EXTRAIT:
************

À ce même professeur, les élèves, saturés par le nombre de devoirs qu’il leur donnait, pillèrent deux fois sa voiture en brisant le pare-brise avec un pavé afin de s’emparer des copies.

Benoît, terminale E, 1985.

En classe de cinquième, j’ai été témoin du comportement continuel de mon professeur de mathématiques. Il était, comme on dit, spécial. Il persécutait sans cesse les élèves, je pense qu’il prenait ça comme un jeu. Ses persécutions étaient diverses, morales ou physiques. À l’appel des noms, il s’amusait à les déformer. Pendant les heures de cours, si un élève discutait ou chahutait, il lui lançait craies, tampons, règles, enfin tout ce qui lui tombait sous la main (et quand je dis " règles ", je ne parle pas des règles d’écolier, mais de celles qui servent à tracer des droites au tableau). Ou alors ce qui pouvait arriver de pire, c’était lorsqu’il passait les mains tout du long du support en bas du tableau où l’on pose les craies et venait ensuite barbouiller tout le visage de l’élève. Je crois qu’il n’y a rien de plus humiliant que de se retrouver les cheveux en bataille et avec de la craie jusqu’au fond des oreilles. Ce qui était aussi très pénible, c’était de supporter les ricanements et moqueries des camarades. Heureusement ceci ne m’est jamais arrivé !

************

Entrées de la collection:

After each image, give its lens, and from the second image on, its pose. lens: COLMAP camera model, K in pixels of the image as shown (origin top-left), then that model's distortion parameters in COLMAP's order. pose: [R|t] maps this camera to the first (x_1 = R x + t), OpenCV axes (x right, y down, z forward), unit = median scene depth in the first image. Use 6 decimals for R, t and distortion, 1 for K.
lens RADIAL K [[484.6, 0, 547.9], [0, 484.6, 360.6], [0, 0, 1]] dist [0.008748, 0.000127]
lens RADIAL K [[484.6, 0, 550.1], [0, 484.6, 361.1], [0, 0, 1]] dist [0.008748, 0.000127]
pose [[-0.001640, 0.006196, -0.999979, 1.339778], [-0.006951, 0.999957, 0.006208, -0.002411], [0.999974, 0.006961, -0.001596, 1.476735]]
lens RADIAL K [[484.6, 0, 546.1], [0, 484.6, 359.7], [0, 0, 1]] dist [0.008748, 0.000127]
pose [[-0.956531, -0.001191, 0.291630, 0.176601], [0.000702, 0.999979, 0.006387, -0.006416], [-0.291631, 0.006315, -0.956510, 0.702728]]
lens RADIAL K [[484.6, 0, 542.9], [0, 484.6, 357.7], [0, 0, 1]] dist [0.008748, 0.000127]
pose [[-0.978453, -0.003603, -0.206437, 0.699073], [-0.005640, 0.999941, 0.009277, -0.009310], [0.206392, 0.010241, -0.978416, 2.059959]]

************

CONSIGNE 1:
Répondez aux questions suivantes à partir du passage :
(a) Avec quel objet les élèves ont-ils brisé le pare-brise de la voiture ?
(b) En quelle classe la personne qui témoigne a-t-elle observé le comportement de son professeur de mathématiques ?
(c) Que faisait ce professeur des noms des élèves lors de l’appel ?
CONSIGNE 2:
Indiquez si chacune des affirmations suivantes concorde avec le passage, en répondant par oui ou par non et en citant les mots décisifs :
(a) Les élèves ont pillé la voiture du professeur une seule fois.
(b) Les règles que le professeur lançait étaient des règles d’écolier.
(c) La personne qui témoigne n’a jamais eu le visage barbouillé de craie.

VOTRE RÉPONSE 1:
(a) Avec un pavé.
(b) En classe de cinquième.
(c) Il s’amusait à les déformer.

VOTRE RÉPONSE 2:
(a) Non : « pillèrent deux fois sa voiture ».
(b) Non : « je ne parle pas des règles d’écolier, mais de celles qui servent à tracer des droites au tableau ».
(c) Oui : « Heureusement ceci ne m’est jamais arrivé ! »